---------- RECORDED DATA

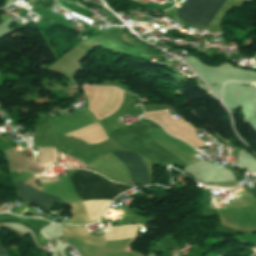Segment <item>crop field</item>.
<instances>
[{
    "instance_id": "1",
    "label": "crop field",
    "mask_w": 256,
    "mask_h": 256,
    "mask_svg": "<svg viewBox=\"0 0 256 256\" xmlns=\"http://www.w3.org/2000/svg\"><path fill=\"white\" fill-rule=\"evenodd\" d=\"M77 195L83 200L113 199L119 193L133 187L112 183L99 175L77 170L71 177Z\"/></svg>"
},
{
    "instance_id": "2",
    "label": "crop field",
    "mask_w": 256,
    "mask_h": 256,
    "mask_svg": "<svg viewBox=\"0 0 256 256\" xmlns=\"http://www.w3.org/2000/svg\"><path fill=\"white\" fill-rule=\"evenodd\" d=\"M220 0H186L178 10L181 20L191 24L202 25L212 8Z\"/></svg>"
},
{
    "instance_id": "3",
    "label": "crop field",
    "mask_w": 256,
    "mask_h": 256,
    "mask_svg": "<svg viewBox=\"0 0 256 256\" xmlns=\"http://www.w3.org/2000/svg\"><path fill=\"white\" fill-rule=\"evenodd\" d=\"M16 187L17 196L37 207L51 211L52 206L59 199L41 193L27 185L12 181Z\"/></svg>"
},
{
    "instance_id": "4",
    "label": "crop field",
    "mask_w": 256,
    "mask_h": 256,
    "mask_svg": "<svg viewBox=\"0 0 256 256\" xmlns=\"http://www.w3.org/2000/svg\"><path fill=\"white\" fill-rule=\"evenodd\" d=\"M129 167V171L133 176V183L138 185H147L148 173L143 160L134 152L118 151L114 152Z\"/></svg>"
},
{
    "instance_id": "5",
    "label": "crop field",
    "mask_w": 256,
    "mask_h": 256,
    "mask_svg": "<svg viewBox=\"0 0 256 256\" xmlns=\"http://www.w3.org/2000/svg\"><path fill=\"white\" fill-rule=\"evenodd\" d=\"M0 220L14 221V222L23 224L24 226H26L34 231V235H35V238H36L39 246L47 244L45 237H43L39 231H41V229L43 227H45L46 225L50 224V222L45 221V220H39V219L20 218V217H16L11 214H5V213L0 214ZM3 223H8V222L0 221V224H3ZM6 253L7 252L5 251V249L0 245V254H6ZM0 256H8V254L0 255Z\"/></svg>"
},
{
    "instance_id": "6",
    "label": "crop field",
    "mask_w": 256,
    "mask_h": 256,
    "mask_svg": "<svg viewBox=\"0 0 256 256\" xmlns=\"http://www.w3.org/2000/svg\"><path fill=\"white\" fill-rule=\"evenodd\" d=\"M251 194L253 195V197L256 199V188L251 189Z\"/></svg>"
}]
</instances>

--------------------

*WHAT IS ASKED:* Can you rewrite the listing above, changing every "crop field" to "farm plot" and keeping everything else the same? Please leave the pictures out of your version.

*REPLY TO THE EXERCISE:*
Segment <item>farm plot</item>.
<instances>
[{
    "instance_id": "1",
    "label": "farm plot",
    "mask_w": 256,
    "mask_h": 256,
    "mask_svg": "<svg viewBox=\"0 0 256 256\" xmlns=\"http://www.w3.org/2000/svg\"><path fill=\"white\" fill-rule=\"evenodd\" d=\"M77 195L83 200L113 199L119 193L133 187L112 183L99 175L77 170L71 177Z\"/></svg>"
},
{
    "instance_id": "2",
    "label": "farm plot",
    "mask_w": 256,
    "mask_h": 256,
    "mask_svg": "<svg viewBox=\"0 0 256 256\" xmlns=\"http://www.w3.org/2000/svg\"><path fill=\"white\" fill-rule=\"evenodd\" d=\"M220 0H186L178 10L181 20L191 24L202 25L212 8Z\"/></svg>"
},
{
    "instance_id": "3",
    "label": "farm plot",
    "mask_w": 256,
    "mask_h": 256,
    "mask_svg": "<svg viewBox=\"0 0 256 256\" xmlns=\"http://www.w3.org/2000/svg\"><path fill=\"white\" fill-rule=\"evenodd\" d=\"M16 187L17 196L37 207L51 211L52 206L59 199L41 193L27 185L12 181Z\"/></svg>"
},
{
    "instance_id": "4",
    "label": "farm plot",
    "mask_w": 256,
    "mask_h": 256,
    "mask_svg": "<svg viewBox=\"0 0 256 256\" xmlns=\"http://www.w3.org/2000/svg\"><path fill=\"white\" fill-rule=\"evenodd\" d=\"M129 167V171L133 176V183L138 185H147L148 173L143 160L134 152L118 151L114 152Z\"/></svg>"
},
{
    "instance_id": "5",
    "label": "farm plot",
    "mask_w": 256,
    "mask_h": 256,
    "mask_svg": "<svg viewBox=\"0 0 256 256\" xmlns=\"http://www.w3.org/2000/svg\"><path fill=\"white\" fill-rule=\"evenodd\" d=\"M0 220L14 221V222L23 224L24 226H26L34 231V235H35V238H36L39 246L47 244L45 237H43L39 231H41V229L43 227H45L46 225L50 224V222L45 221V220H39V219L20 218V217H16L11 214H5V213L0 214ZM3 223H8V222L0 221V224H3ZM6 253L7 252L5 251V249L0 245V254H6ZM0 256H8V254L0 255Z\"/></svg>"
},
{
    "instance_id": "6",
    "label": "farm plot",
    "mask_w": 256,
    "mask_h": 256,
    "mask_svg": "<svg viewBox=\"0 0 256 256\" xmlns=\"http://www.w3.org/2000/svg\"><path fill=\"white\" fill-rule=\"evenodd\" d=\"M251 194L253 195V197L256 199V188L251 189Z\"/></svg>"
}]
</instances>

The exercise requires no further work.